Dentre as cláusulas específicas a constar da CPR merecem destaque as que tratam da data de entrega do produto (Art. 3º II), da que dispõe sobre a qualidade e a quantidade do produto a ser entregue (Art. 3º IV) e a que indica o local e condição da entrega (Art. 3º, V).

Vale destacar que a ausência de qualquer dos requisitos essenciais do título, prescritos pelo aludido art. 3º, pode macular o título de forma até mesmo irreversível.

Observando-se com atenção o Art. 1º da Lei em referência, é de se notar que somente produto rural pode ser alienado via Cédula de Produto Rural, já que o título foi criado exclusivamente para a venda e compra, e com pagamento à vista como acima observado, de produto que possa como tal ser adjetivado.

Produto rural deve ser entendido a coisa que o produtor rural produz, e não aquilo que ele compra para produzi-la.

Com esta vocação de somente admitir sua firmação para venda de produtos da espécie, a CPR apresentar-se-á como um título viciado, se indicar como objeto do negócio bem cuja natureza não permita sua inclusão na categoria produto rural.

Quis a Lei jungir a emissão da CPR somente à venda e compra de produto rural, posto ser esta a mercadoria que o produtor rural dispõe para, alienando-a, obter recursos necessários ao desenvolvimento de sua atividade.

Não se pode nunca perder de vista que o título é instrumento que foi criado para apoiar o desenvolvimento do setor primário, de modo que seu emprego deve ser sempre analisado sob este ângulo.

Materializando um contrato de compra e venda, o que é fato, o título se sujeita, subsidiariamente, e no que foi pertinente, aos preceitos do Código Civil, notadamente no regramento que traça para os negócios da espécie.

Desta forma, dispõe o Art. 491 do Codex, por exemplo, que o vendedor não é obrigado a entregar a coisa antes de receber o preço ajustado, a não ser nos casos de venda a crédito. Como na CPR a venda não é a crédito, mas sim, com pagamento no ato de firmação do título e, portanto, pagamento à vista, se o comprador não pagou de plano ao vendedor o preço ajustado, não terá preenchido umas das condições básicas do negócio, o que fatalmente irá comprometer eventual ação executiva intentada contra o emitente para entrega da coisa prometida.
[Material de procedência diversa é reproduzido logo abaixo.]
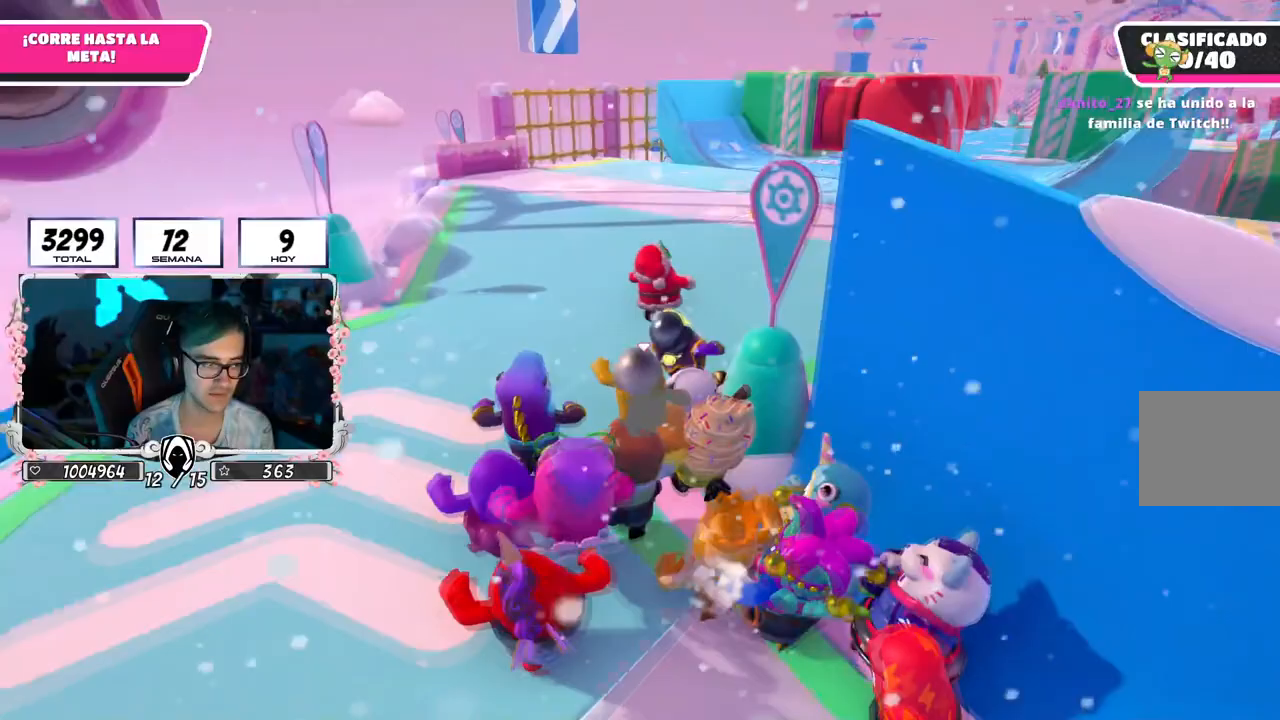
{"buttons": [], "left_stick": "up", "right_stick": "center", "events": [[484, "right_stick", "center"]]}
Se o emitente/vendedor em defesa judicial alegar que o pagamento do valor correspondente ao negócio não lhe foi feito, caberá ao credor/comprador o ônus da prova em sentido contrário, visto que somente ele poderá desincumbir-se deste encargo.

A CPR é um título eminentemente causal, e sem que a causa legalmente prevista para sua emissão esteja presente o título padece de força executiva.

Outro tanto, renegociações que tiveram por objeto novar CPR’s viciadas têm pouca estabilidade jurídica, visto que em muitos casos poder-se-á aplicar ao caso do o preceituado pelo Art. 367 do Código Civil, segundo qual não podem ser objeto de novação obrigações nulas ou extintas.

A CPR é sem dúvida alguma um excelente papel para o mundo do agronegócio, porém se o seu uso for desvirtuado as transações dela emergentes poderão sofrer duro questionamento judicial.

Oportunamente serão abordadas questões ligadas à CPRf, bem assim os cuidados a serem tomados pelo credor-endossatário da CPR.